TOD:
I always enjoyed Merv Griffin when he would take a recently popular song and MERVify it. I can't find it, but I remember Merv warbling "Do Ya Think I'm Sexy" to Jack Sheldon's horn and the Mort Lindsay Orchestra.
I also remember Merv "Mervifying" the Bobby Goldsboro hit "The Straight Life" (Sonny Curtis) as a duet with Jack Sheldon, who I later learned was a good friend of Jack Webb, which explains his numerous appearances on MARK VII (Webb Prods.) programs. Even later, I would often think back with the allegations or alle"gay"tions about Merv's proclivities, and thought that Merv singing this song was a kind of in-joke or perhaps a "try-and-catch me" moment of lounge-singing defiance.
My grandfather was an avid Merv watcher, so I would watch with him. My favorite guest was Orson Welles who would magically make broken timepieces work again just by us placing the item on the TV set. I couldn't figure out how he did that (now I think I know).
I also remember that Merv was the first show I saw John Williams on right before "Star Wars" began its initial release. If I remember correctly, there was an orchestra on that may have just been Mort Lindsay's augmented, or the actual L.A. Phil, but whoever it was, they did play something from the score. Merv, in his gushing sort of way, was throwing accolades all over the place, how you John Williams brought the movies back to the scores of Korngold and Steiner. This I found quite unusual for a talk show as it seemed to me to be rather "in the weeds" for a mainstream audience.

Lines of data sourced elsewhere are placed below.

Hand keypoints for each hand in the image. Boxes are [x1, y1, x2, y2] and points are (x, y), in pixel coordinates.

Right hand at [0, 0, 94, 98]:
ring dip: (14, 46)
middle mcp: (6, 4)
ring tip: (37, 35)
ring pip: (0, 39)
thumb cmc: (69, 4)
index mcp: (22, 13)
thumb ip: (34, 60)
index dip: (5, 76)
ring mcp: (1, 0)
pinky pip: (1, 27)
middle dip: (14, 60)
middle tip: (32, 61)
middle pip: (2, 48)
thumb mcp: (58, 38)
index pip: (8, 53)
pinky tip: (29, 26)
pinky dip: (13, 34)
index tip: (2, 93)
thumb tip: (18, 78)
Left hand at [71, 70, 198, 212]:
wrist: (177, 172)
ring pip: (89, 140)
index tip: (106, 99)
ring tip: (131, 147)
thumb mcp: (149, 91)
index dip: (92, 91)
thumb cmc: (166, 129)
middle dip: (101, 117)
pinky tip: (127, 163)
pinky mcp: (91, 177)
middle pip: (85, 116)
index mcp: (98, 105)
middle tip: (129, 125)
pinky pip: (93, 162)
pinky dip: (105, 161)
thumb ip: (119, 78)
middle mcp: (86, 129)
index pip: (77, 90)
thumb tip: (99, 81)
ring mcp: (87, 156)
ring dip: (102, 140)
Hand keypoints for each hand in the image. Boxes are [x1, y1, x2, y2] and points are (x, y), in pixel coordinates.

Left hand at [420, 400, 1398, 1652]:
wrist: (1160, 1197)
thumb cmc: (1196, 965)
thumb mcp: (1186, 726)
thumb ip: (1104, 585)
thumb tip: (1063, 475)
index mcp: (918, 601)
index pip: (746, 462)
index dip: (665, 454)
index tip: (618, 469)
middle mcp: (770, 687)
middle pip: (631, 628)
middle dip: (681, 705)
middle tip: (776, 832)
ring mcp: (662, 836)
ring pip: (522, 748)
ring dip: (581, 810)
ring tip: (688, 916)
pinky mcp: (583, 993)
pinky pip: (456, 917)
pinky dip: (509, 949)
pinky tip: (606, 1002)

I wrote down the details and thus started me on my love of soundtracks (original scores only please).
That, and the contemporaneous PBS series, "Previn and the Pittsburgh" which has its detractors for Previn's unhidden prickliness and disdain for some composers, I was later to find this out. But where else on standard TV could you see Rozsa and some of the old guard of movie composers actually conduct their music?
I can think of many other fond memories of Merv's show. It was cheap in comparison to Johnny's, but no less entertaining, if only sometimes for Merv's overly enthusiastic build-ups and his silk jacket linings with very mod-1970s patterns. I think he did leave the straight life behind.
And, of course, the devastatingly funny Rick Moranis parodies of Merv (and Cavett also) on SCTV!